第284話 平和だから

 火消の応援に出た魔法学校の生徒たちは、目に付く小火ぼやを消しながら街中を駆け回っていた。

 主に水・氷系統を得意とする子が中心となって消火し、他の学生は逃げ遅れた人の誘導や捜索といった補佐に回っている。もっとも、彼らの派遣された区画は、すでに安全確認がなれたところで、「最終確認」程度の意味合いが強かった。


「……普段なら人がいっぱいいるのに、こう静かだと別の場所にいるみたい」


「静かってことは、騒ぎは治まってるってことだろ? ここいらはまだマシなとこらしいぜ?」


「住民が避難してるからね……。けど、きちんと見回っておかないと。放火だけじゃなくって消し忘れとかで二次災害が起こったりするらしいわ」


 アトリア、シャウラ、ゼフィラは、不自然なほど静まり返った街中を走りながら、火の手が上がっていないか念入りに確認して回った。学校に閉じ込められていては焦燥感が募るばかりで、こうして外で動けた方が彼女たちにとってもいいらしい。


「……で、例によってリリィあの先輩、いつの間にか消えてるんだけど?」


「無理よ、リリィ先輩を繋ぎ止めとくなんて誰もできないわ」


「リリィ先輩にスピカ、オレらの周りは問題児ばっかだなー、今回に限っては」


「……スピカとあの先輩を一緒にしないで? あの人は友達でもなんでもない」



 ある程度、見回りが済んだところで引率しているティラミスと合流した学生たち。
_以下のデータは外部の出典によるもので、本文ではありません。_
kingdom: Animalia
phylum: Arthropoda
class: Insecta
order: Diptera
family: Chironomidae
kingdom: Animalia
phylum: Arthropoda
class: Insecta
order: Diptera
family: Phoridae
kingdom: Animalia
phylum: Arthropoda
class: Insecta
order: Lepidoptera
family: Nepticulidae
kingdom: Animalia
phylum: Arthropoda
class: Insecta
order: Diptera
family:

彼は魔法の写し紙で衛兵団と連絡をとりながら、次の目的地を指示していく。


「ティラミス先生よ、多少危ないとこでもいいんだぜ? オレらそのための訓練は受けてるわけだしよ!」


 思案しながら行き先を告げるティラミスに対し、問い掛けたのはベラトリクス。実際、今の現場はほとんど魔法を使うこともなく、見回りだけで終わっていた。
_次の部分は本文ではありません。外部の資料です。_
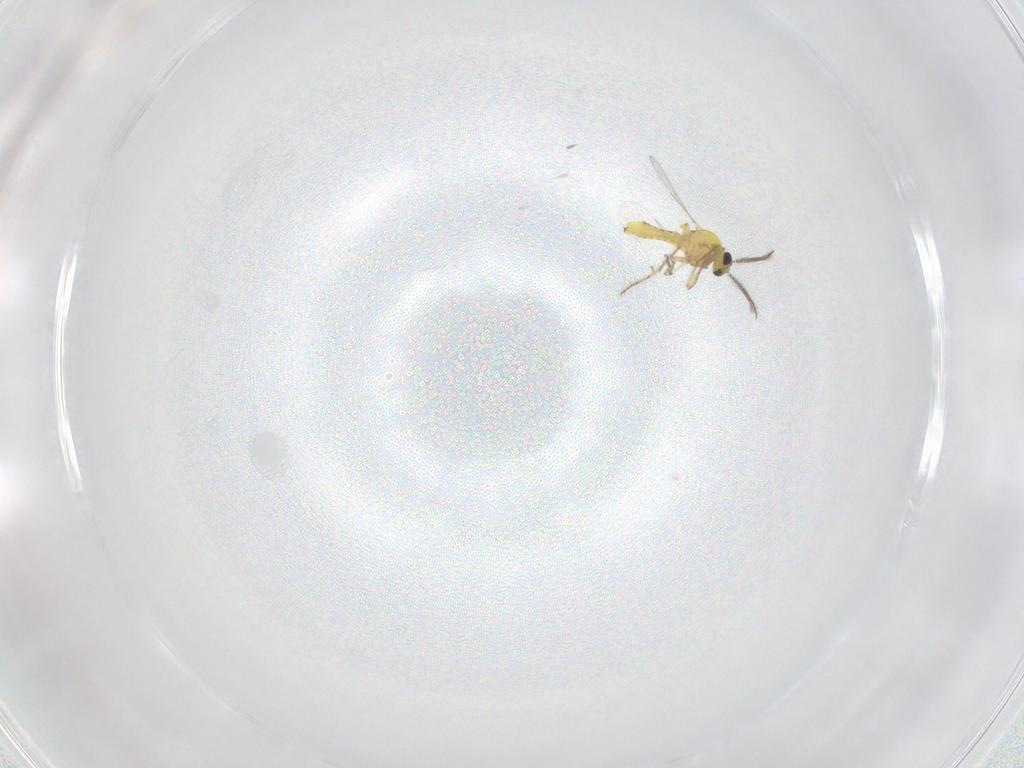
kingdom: Animalia
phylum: Arthropoda
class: Insecta
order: Diptera
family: Ceratopogonidae
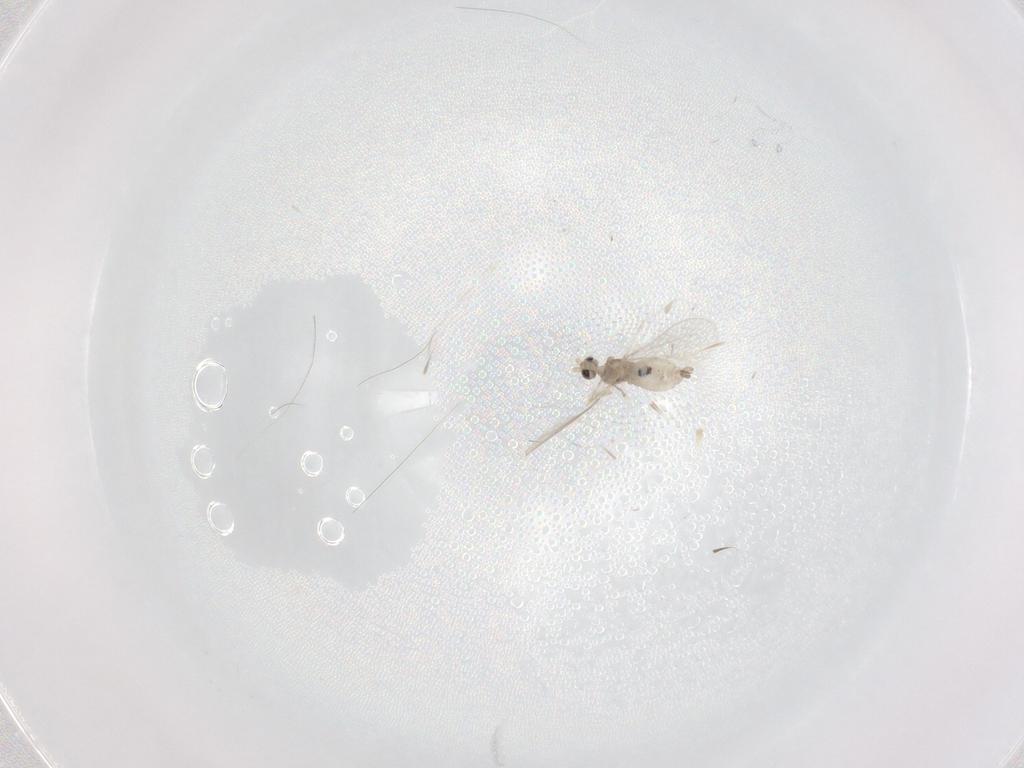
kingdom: Animalia
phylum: Arthropoda
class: Insecta
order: Diptera
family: Cecidomyiidae
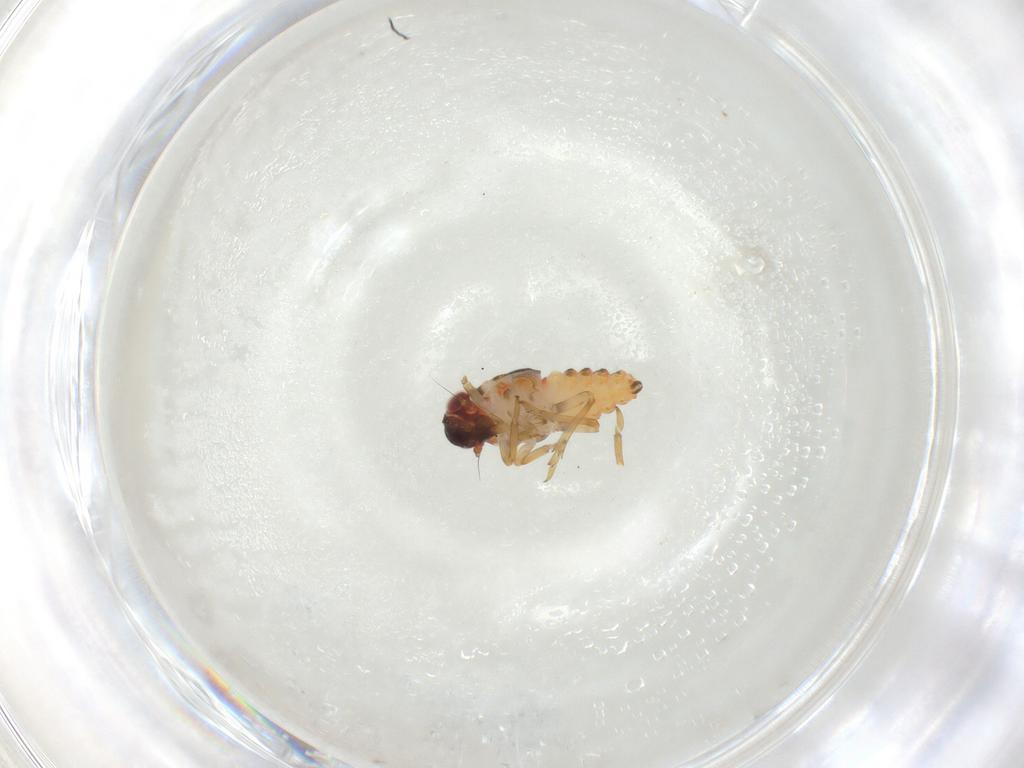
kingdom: Animalia
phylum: Arthropoda
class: Insecta
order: Hemiptera
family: Issidae
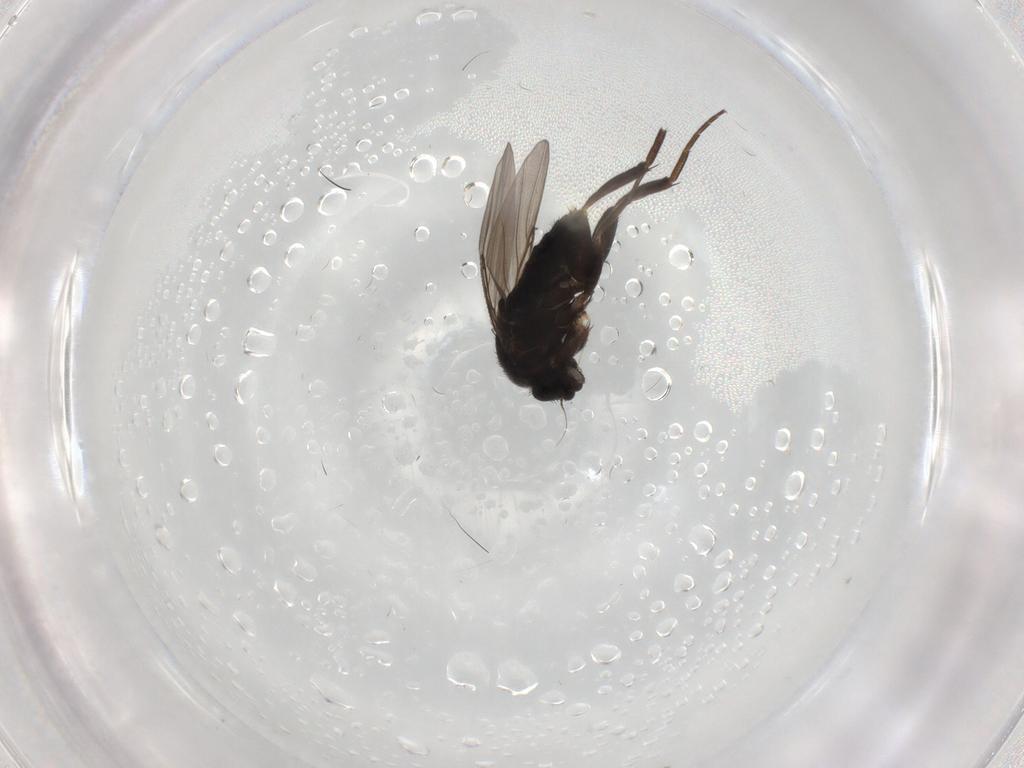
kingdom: Animalia
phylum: Arthropoda
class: Insecta
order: Diptera
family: Phoridae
「生徒の身を預かってる以上、危険なところへ送るわけにはいかないわぁ。たとえ、訓練を受けていても、あなたたちはまだその道の専門家じゃないものねぇ」


 ティラミスはベラトリクスに――、というより、その場に集まっていた学生全員に向けてそう言った。


「それに――、ひょっとしたら退屈している子もいるかもしれないけどぉ、覚えておきなさい。戦うだけじゃなく、こうした状況で如何に人々の役に立つ魔法を工夫して使えるか……、私はそこに魔法使いの『真価』があると思っているわ」


「おっ…おぅ、戦うだけじゃない、工夫か……」


「そうよ、すぐにはむずかしいかもしれないけどぉ――、人の争いがなくて、まものもいない世界になったらうれしいでしょ? でも、そうなったら職にあぶれる魔法使いなんて嫌じゃない? 平和な世でこそ役に立つ魔法使いを、私は育てたいからね」


 街が静かゆえか、ティラミスの低い声はいつも以上に通って、皆の耳に届いたようだった。

 学内の教師陣でもひと際「戦える魔法使い」として有名な彼だが、今語ったことが、彼の魔法、そして魔法使いに対する考え方なのだ。